Но его просьбу не удовлетворили. Отец считал, что тут постарались коллеги, работавшие в той же узкой области. Обида все не забывалась. Отец постоянно возвращался к этой теме. Он хотел умереть триумфатором, а не униженным.
Когда все потянулись в Большой зал, мы вернулись в свою ложу. Но не просидели и пары минут, как отцу снова вздумалось танцевать. Я не могла отказать ему в этом, хотя опасалась, что постепенно вся эта круговерть измотает его. Между тем оркестр Оперы сменился джазовым биг-бэндом. Отец взял мою руку и начал вести меня, делая короткие шажки.
Внезапно остановившись, он сказал:
– Нет, дитя мое, я не был нацистом. Ни одной строкой, написанной в те годы, я не расшаркивался перед режимом. А вот с заявлением о приеме на работу проблема. Оно лежит в университетском архиве. В один прекрасный день, скорее всего, когда никого из тогдашних преподавателей не останется в живых, какому-нибудь ретивому молодому человеку разрешат просмотреть архив и заслужить свою первую академическую нашивку включением моего имени в список доцентов, сотрудничавших с режимом. И с этим вам придется жить.
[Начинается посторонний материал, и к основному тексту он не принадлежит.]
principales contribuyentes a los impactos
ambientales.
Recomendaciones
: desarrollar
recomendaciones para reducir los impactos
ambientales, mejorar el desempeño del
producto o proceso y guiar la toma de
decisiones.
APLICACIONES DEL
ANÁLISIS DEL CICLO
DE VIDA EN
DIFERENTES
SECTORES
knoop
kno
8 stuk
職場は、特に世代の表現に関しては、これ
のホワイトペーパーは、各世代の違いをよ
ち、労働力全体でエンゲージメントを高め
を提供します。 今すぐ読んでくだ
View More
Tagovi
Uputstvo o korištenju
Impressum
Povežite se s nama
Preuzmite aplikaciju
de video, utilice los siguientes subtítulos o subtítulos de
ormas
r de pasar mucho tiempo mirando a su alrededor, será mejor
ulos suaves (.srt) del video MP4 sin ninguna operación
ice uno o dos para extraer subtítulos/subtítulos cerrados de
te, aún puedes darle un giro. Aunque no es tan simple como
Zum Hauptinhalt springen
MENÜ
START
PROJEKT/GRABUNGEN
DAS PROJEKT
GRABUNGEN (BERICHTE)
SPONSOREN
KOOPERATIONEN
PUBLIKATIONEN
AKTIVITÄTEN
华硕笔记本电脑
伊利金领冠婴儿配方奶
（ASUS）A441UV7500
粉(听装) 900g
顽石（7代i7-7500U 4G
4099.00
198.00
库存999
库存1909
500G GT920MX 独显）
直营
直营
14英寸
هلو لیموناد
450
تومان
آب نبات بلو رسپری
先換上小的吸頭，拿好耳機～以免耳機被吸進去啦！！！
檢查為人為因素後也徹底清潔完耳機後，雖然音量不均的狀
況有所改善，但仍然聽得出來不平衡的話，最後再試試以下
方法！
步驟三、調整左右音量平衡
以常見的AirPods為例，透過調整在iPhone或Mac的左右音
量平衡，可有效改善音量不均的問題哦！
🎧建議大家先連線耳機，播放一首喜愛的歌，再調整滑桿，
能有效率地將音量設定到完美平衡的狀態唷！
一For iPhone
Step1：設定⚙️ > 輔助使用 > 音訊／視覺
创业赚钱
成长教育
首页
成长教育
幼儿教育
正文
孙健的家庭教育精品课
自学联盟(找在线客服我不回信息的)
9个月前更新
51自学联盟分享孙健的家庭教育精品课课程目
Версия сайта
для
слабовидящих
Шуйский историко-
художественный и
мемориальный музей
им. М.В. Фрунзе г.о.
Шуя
– Но ведь ты не совершил ничего дурного.
Отец снова заработал рукой в такт музыке. Когда музыка смолкла, он прижал меня к себе. Я почувствовала запах одеколона. Отец хотел что-то сказать, но ждал, когда снова заиграет музыка. Кто-то запел: «We got married in a fever». [48]Отец, казалось, даже не слышал песни.
– Я рассказывал тебе об одном еврее, который был у нас доцентом. Его выгнали из университета, а потом он погиб в газовой камере Освенцима. Так вот, я просился на его место и получил его. Понимаешь, что это значит? Моя карьера построена на костях друга. Это не выходит у меня из головы.